Mallory turned to face a dark-haired woman standing in the doorway of his classroom. She was Vice-Chancellor Marie Murphy, the highest-ranking member of the laity in the university administration.

“Dr. Murphy?”

“Forgive me for interrupting your class, there is a meeting you must attend.”

“This couldn’t have waited?”

“No, I am afraid not.”

Dr. Murphy didn’t lead him up to the administrative offices as he had expected. Mallory followed her into, of all things, a freight elevator.

“What’s going on?” he asked, as he followed her into the brushed-metal cube of the elevator.

“It will be explained at the meeting.”

Mallory shook his head, more confused than anything else now. All the meeting rooms were in the upper floors of the building, above the classroom areas. However, Dr. Murphy keyed for the third sublevel. The only thing down there would be environmental controls for the building, maybe some storage. Mallory was surprised that the keypad accepted Dr. Murphy’s input. The biometric systems in the elevator shouldn’t allow either of them access to the systems areas; they weren’t maintenance or security personnel.

That could be overridden by the administration, too.

Mallory became very aware of the fight-or-flight response happening in his own body. Stress and uncertainty were elevating his adrenaline levels and his old Marine implants were responding. He felt his reflexes quickening, and felt events around him slowing down.

He wiped his palms on the legs of his pants very deliberately. Habit and training, not implants, made him contemplate escape scenarios.

He closed his eyes and started running through the rosary in his mind to rein in the biological and technological panic impulses. He couldn’t help but remember recent history, before the overthrow of the junta. Back when the Revolutionary Council was burning monasteries and assassinating priests and nuns in the basements of churches.

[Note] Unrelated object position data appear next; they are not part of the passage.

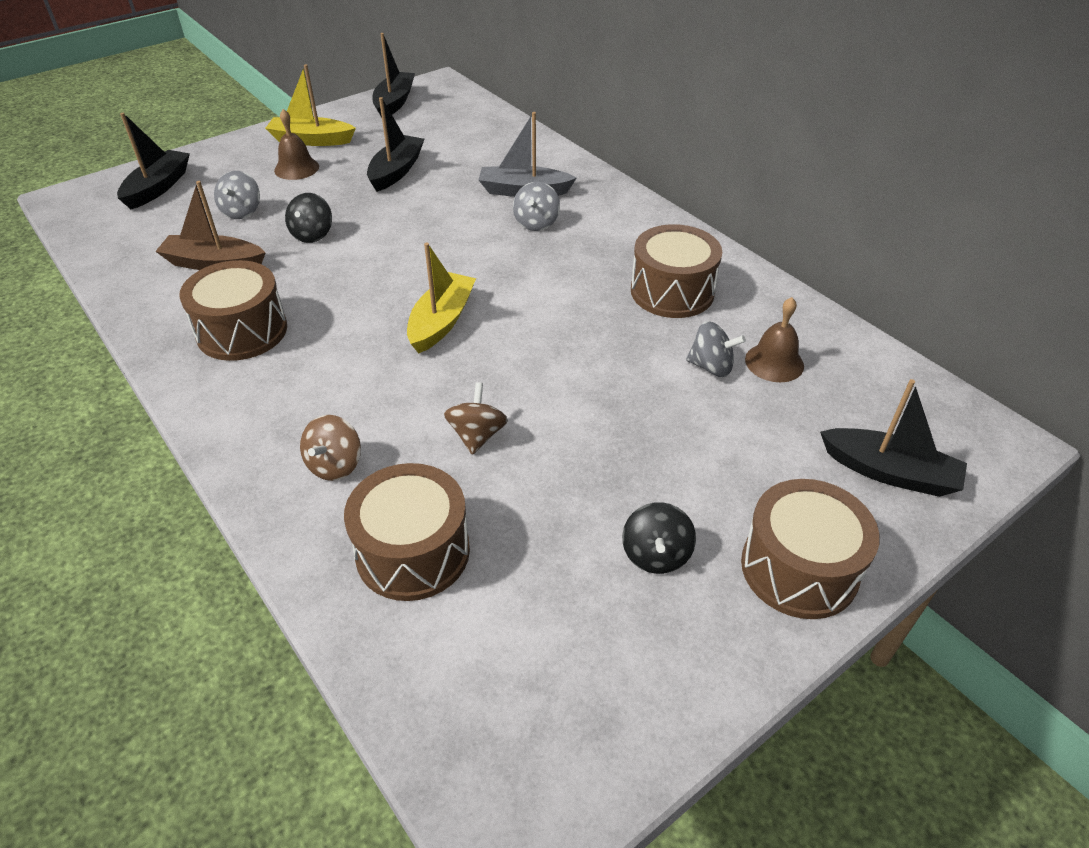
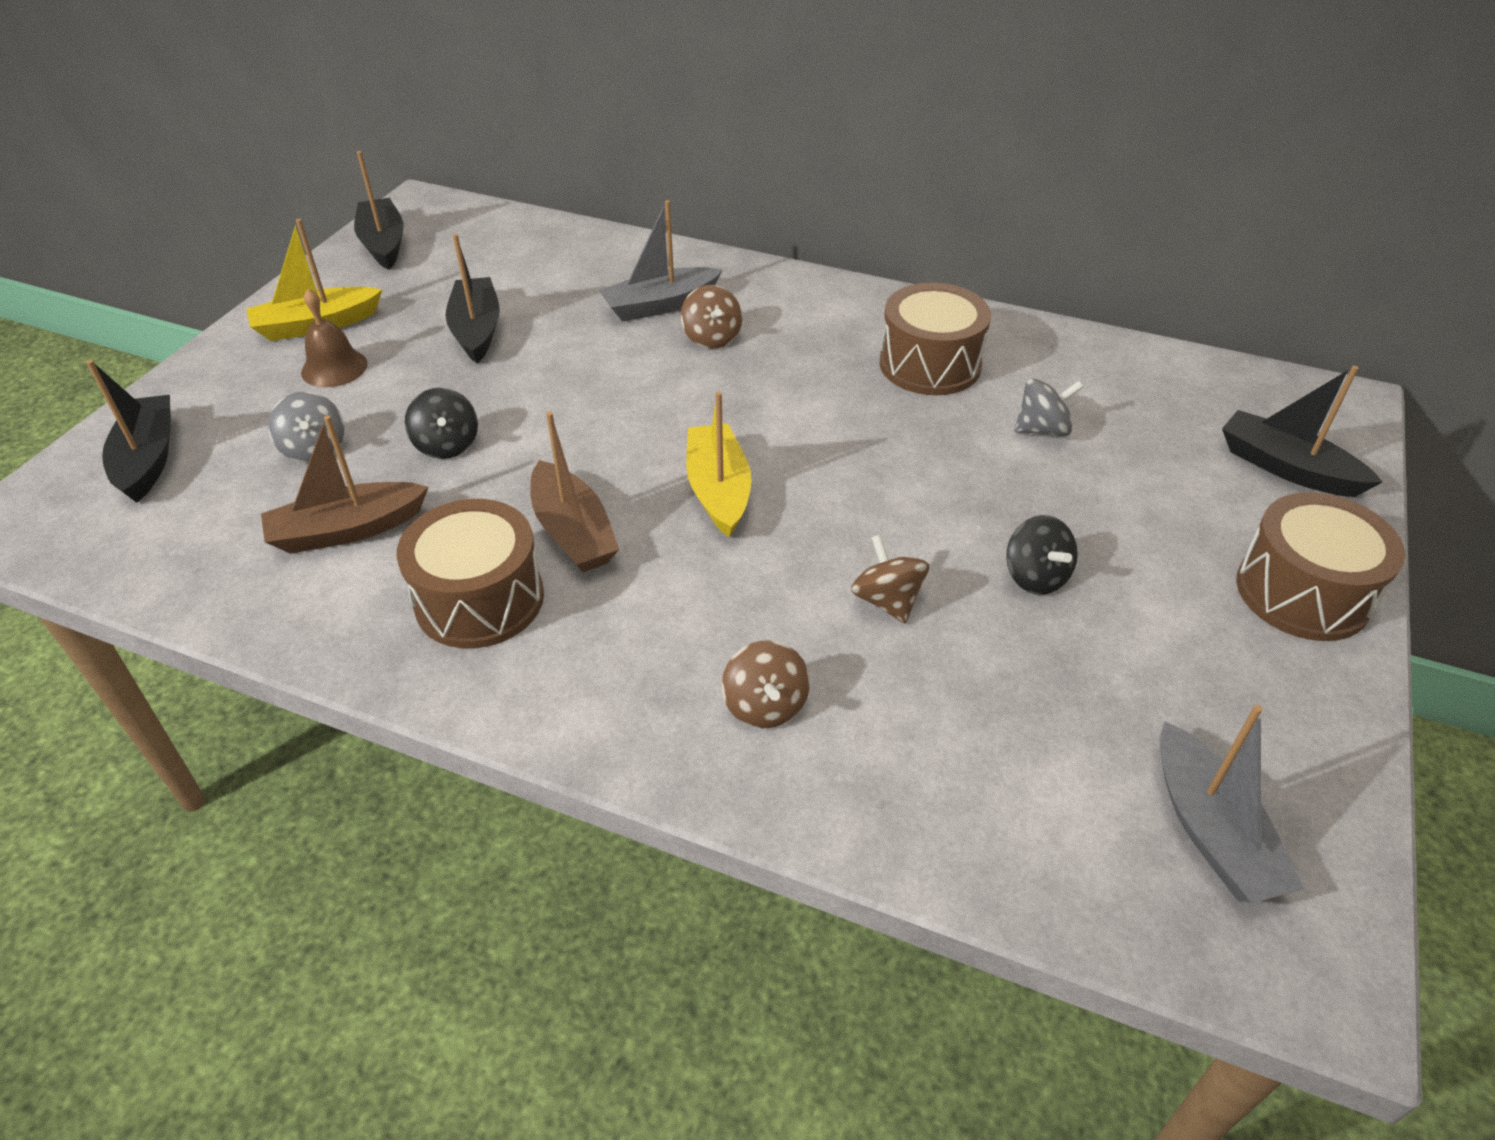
camera: 30 degrees left, 0 degrees up
(331, 313) = (573, 532): none -> brown boat
(413, 552) = (948, 757): brown drum -> none
(536, 223) = (712, 338): grey spinning top -> brown spinning top
(541, 693) = (1211, 831): none -> grey boat
(656, 554) = (1176, 640): black spinning top -> black spinning top (1035, 576)
(774, 362) = (1094, 402): brown bell -> none
(889, 472) = (1286, 468): black boat -> black boat turned 135 degrees counterclockwise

When the doors chimed and slid aside, Mallory chided himself for being surprised not to see a death squad.

She led him down a concrete corridor. The hall was unadorned, lit by a diffuse white light that seemed to erase any character from the cold gray walls. Something made him ask, “Where were you during the revolution?”

“Pardon?”

“Do you remember the purges?”

“My father told me stories, but I was only three when the junta fell . . .”

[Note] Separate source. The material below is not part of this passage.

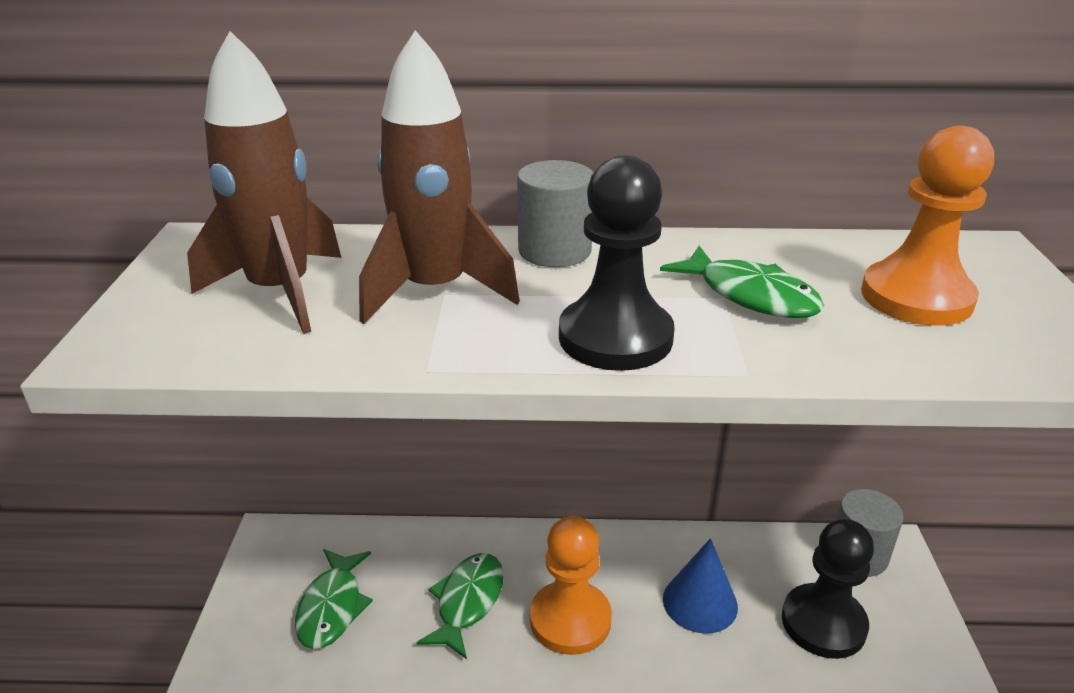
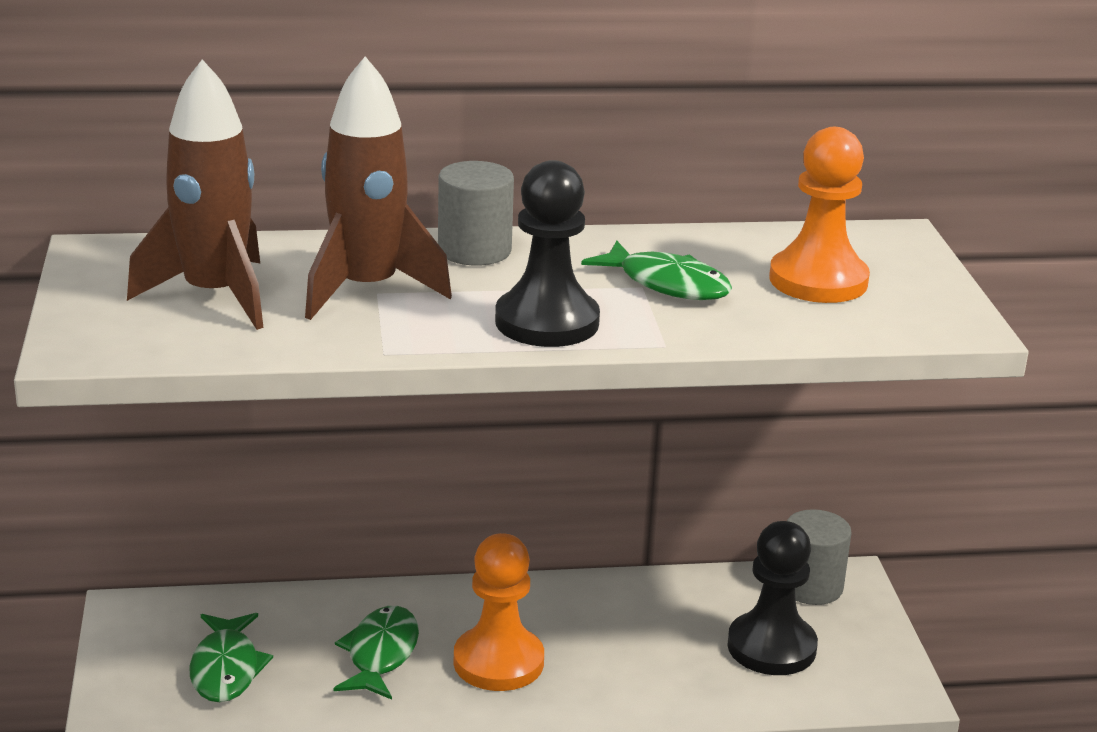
camera: 10 degrees left, 5 degrees down
(700, 602) = (639, 638): blue cone -> none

“Oh.” Mallory felt too old.

Their footsteps echoed as they passed ranks of large metal doors. Utilitarian plaques identified doors in some machine-readable code that looked more cryptic than any of the alien languages Mallory had studied.

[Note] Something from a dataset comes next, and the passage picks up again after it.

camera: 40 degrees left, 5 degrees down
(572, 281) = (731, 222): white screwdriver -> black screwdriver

Dr. Murphy stopped in front of one door that, to Mallory, didn’t look any different than any of the others. She stood in front of the door, and it slid aside with a pneumatic hiss. She stepped aside and looked at Mallory.

“He’s waiting for you.”

“Who?”

Dr. Murphy shook her head and started back toward the elevator, leaving Mallory standing in front of the open door. He called after her, “Who?”

She didn’t respond.

Mallory turned back to the open door. It was a storeroom lined with ranks of free-standing shelves. He couldn’t see too deeply into the room through the shelving, but he sensed the presence of people back there somewhere.